> The records
——
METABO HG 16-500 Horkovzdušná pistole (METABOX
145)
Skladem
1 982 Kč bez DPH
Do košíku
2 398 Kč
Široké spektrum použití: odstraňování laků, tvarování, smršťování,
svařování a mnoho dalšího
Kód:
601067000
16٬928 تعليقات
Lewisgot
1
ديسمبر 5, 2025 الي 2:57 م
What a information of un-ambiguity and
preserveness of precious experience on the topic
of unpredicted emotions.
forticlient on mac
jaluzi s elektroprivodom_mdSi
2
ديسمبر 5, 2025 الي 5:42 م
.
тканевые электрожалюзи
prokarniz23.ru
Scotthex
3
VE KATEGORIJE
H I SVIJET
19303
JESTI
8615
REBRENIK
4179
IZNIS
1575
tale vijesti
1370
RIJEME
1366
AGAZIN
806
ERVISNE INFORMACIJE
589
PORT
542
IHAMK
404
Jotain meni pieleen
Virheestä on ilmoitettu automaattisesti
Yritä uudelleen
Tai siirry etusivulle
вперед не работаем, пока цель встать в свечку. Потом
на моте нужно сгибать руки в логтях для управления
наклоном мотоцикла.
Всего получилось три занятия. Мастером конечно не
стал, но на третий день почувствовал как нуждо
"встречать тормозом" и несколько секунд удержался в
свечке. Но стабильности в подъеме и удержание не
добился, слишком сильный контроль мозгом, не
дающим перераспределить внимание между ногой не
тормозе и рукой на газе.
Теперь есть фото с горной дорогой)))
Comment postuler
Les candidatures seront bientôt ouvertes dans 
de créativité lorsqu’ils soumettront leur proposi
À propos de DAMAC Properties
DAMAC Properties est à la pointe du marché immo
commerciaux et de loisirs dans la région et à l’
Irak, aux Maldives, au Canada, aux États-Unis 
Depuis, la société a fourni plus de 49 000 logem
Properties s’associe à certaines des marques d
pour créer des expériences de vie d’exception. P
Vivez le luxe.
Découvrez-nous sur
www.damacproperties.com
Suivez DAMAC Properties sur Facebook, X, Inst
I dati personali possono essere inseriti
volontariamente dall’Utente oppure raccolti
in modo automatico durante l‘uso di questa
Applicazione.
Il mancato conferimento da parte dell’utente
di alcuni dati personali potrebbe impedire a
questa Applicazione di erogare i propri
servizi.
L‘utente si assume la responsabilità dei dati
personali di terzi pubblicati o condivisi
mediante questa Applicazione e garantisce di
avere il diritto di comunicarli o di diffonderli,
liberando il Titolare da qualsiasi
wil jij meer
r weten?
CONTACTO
——
> Work item
Present every line of the data above as a Markdown table, leaving out blank lines. Put the row number in a column headed Row and the line itself in a column headed Text.

> Task result
| Row | Text |
|---|---|
| 1 | METABO HG 16-500 Horkovzdušná pistole (METABOX |
| 2 | 145) |
| 3 | Skladem |
| 4 | 1 982 Kč bez DPH |
| 5 | Do košíku |
| 6 | 2 398 Kč |
| 7 | Široké spektrum použití: odstraňování laků, tvarování, smršťování, |
| 8 | svařování a mnoho dalšího |
| 9 | Kód: |
| 10 | 601067000 |
| 11 | 16٬928 تعليقات |
| 12 | Lewisgot |
| 13 | 1 |
| 14 | ديسمبر 5, 2025 الي 2:57 م |
| 15 | What a information of un-ambiguity and |
| 16 | preserveness of precious experience on the topic |
| 17 | of unpredicted emotions. |
| 18 | forticlient on mac |
| 19 | jaluzi s elektroprivodom_mdSi |
| 20 | 2 |
| 21 | ديسمبر 5, 2025 الي 5:42 م |
| 22 | . |
| 23 | тканевые электрожалюзи |
| 24 | prokarniz23.ru |
| 25 | Scotthex |
| 26 | 3 |
| 27 | VE KATEGORIJE |
| 28 | H I SVIJET |
| 29 | 19303 |
| 30 | JESTI |
| 31 | 8615 |
| 32 | REBRENIK |
| 33 | 4179 |
| 34 | IZNIS |
| 35 | 1575 |
| 36 | tale vijesti |
| 37 | 1370 |
| 38 | RIJEME |
| 39 | 1366 |
| 40 | AGAZIN |
| 41 | 806 |
| 42 | ERVISNE INFORMACIJE |
| 43 | 589 |
| 44 | PORT |
| 45 | 542 |
| 46 | IHAMK |
| 47 | 404 |
| 48 | Jotain meni pieleen |
| 49 | Virheestä on ilmoitettu automaattisesti |
| 50 | Yritä uudelleen |
| 51 | Tai siirry etusivulle |
| 52 | вперед не работаем, пока цель встать в свечку. Потом |
| 53 | на моте нужно сгибать руки в логтях для управления |
| 54 | наклоном мотоцикла. |
| 55 | Всего получилось три занятия. Мастером конечно не |
| 56 | стал, но на третий день почувствовал как нуждо |
| 57 | "встречать тормозом" и несколько секунд удержался в |
| 58 | свечке. Но стабильности в подъеме и удержание не |
| 59 | добился, слишком сильный контроль мозгом, не |
| 60 | дающим перераспределить внимание между ногой не |
| 61 | тормозе и рукой на газе. |
| 62 | Теперь есть фото с горной дорогой))) |
| 63 | Comment postuler |
| 64 | Les candidatures seront bientôt ouvertes dans  |
| 65 | de créativité lorsqu’ils soumettront leur proposi |
| 66 | À propos de DAMAC Properties |
| 67 | DAMAC Properties est à la pointe du marché immo |
| 68 | commerciaux et de loisirs dans la région et à l’ |
| 69 | Irak, aux Maldives, au Canada, aux États-Unis  |
| 70 | Depuis, la société a fourni plus de 49 000 logem |
| 71 | Properties s’associe à certaines des marques d |
| 72 | pour créer des expériences de vie d’exception. P |
| 73 | Vivez le luxe. |
| 74 | Découvrez-nous sur |
| 75 | www.damacproperties.com |
| 76 | Suivez DAMAC Properties sur Facebook, X, Inst |
| 77 | I dati personali possono essere inseriti |
| 78 | volontariamente dall’Utente oppure raccolti |
| 79 | in modo automatico durante l‘uso di questa |
| 80 | Applicazione. |
| 81 | Il mancato conferimento da parte dell’utente |
| 82 | di alcuni dati personali potrebbe impedire a |
| 83 | questa Applicazione di erogare i propri |
| 84 | servizi. |
| 85 | L‘utente si assume la responsabilità dei dati |
| 86 | personali di terzi pubblicati o condivisi |
| 87 | mediante questa Applicazione e garantisce di |
| 88 | avere il diritto di comunicarli o di diffonderli, |
| 89 | liberando il Titolare da qualsiasi |
| 90 | wil jij meer |
| 91 | r weten? |
| 92 | CONTACTO |